- **To-do item**
Put the lines of the items below into a Markdown table with the columns Row and Text line, starting at the line that contains "e dem i sammenhæng" and ending at the line that contains "betyder mest i hverdagen.", both included. Leave out any blank lines.

- **Extracted material**
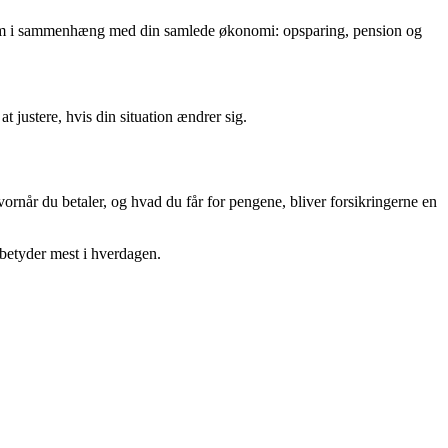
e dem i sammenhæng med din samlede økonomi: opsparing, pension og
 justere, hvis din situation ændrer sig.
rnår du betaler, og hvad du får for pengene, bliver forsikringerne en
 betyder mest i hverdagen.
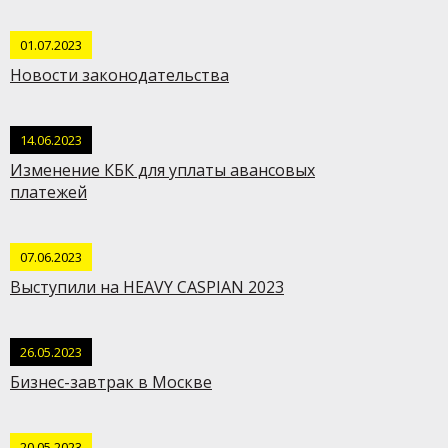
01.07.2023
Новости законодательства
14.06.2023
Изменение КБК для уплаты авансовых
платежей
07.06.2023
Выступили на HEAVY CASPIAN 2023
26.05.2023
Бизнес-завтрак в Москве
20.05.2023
---
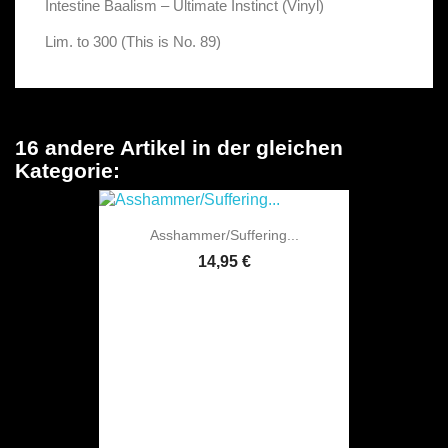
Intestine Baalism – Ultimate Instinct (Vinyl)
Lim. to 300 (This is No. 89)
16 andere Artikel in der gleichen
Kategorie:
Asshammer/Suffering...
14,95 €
==
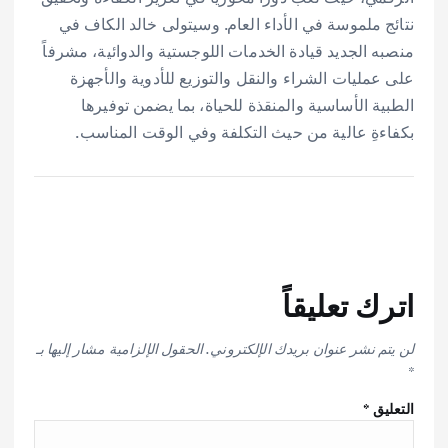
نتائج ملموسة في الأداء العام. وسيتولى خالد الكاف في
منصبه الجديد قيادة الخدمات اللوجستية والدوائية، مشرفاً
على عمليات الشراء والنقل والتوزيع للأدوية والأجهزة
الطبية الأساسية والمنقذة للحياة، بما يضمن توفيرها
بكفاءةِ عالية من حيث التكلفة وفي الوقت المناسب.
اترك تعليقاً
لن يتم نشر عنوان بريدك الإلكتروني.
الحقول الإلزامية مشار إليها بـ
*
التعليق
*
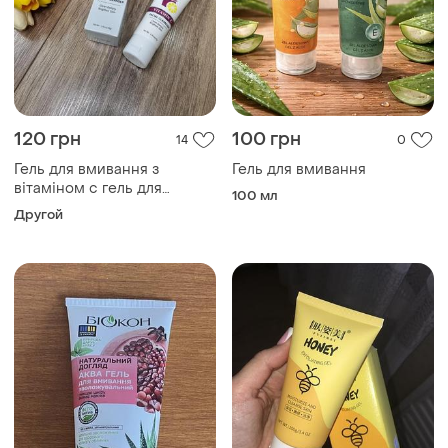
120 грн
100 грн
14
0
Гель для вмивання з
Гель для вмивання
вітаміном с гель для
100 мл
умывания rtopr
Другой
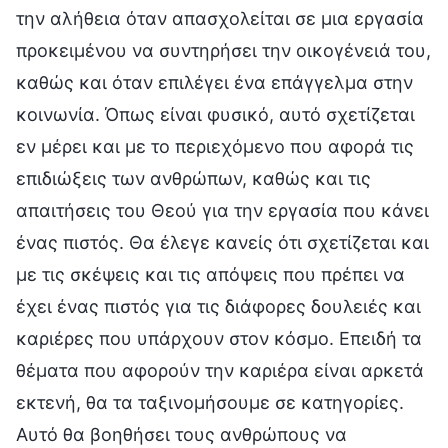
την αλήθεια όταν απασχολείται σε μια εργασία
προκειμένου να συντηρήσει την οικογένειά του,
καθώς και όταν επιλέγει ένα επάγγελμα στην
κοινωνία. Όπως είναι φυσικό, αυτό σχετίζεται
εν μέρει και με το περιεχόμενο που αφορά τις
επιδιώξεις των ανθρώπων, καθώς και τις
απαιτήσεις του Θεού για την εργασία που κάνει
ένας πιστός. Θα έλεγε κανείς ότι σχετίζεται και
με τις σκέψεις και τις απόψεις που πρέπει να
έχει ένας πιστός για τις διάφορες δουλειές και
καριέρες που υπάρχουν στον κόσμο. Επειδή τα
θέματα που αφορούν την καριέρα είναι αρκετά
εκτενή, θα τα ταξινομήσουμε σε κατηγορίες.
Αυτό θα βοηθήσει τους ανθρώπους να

- **Reply**
| Row | Text line |
|---|---|
| 1 | e dem i sammenhæng med din samlede økonomi: opsparing, pension og |
| 2 |  justere, hvis din situation ændrer sig. |
| 3 | rnår du betaler, og hvad du får for pengene, bliver forsikringerne en |
| 4 |  betyder mest i hverdagen. |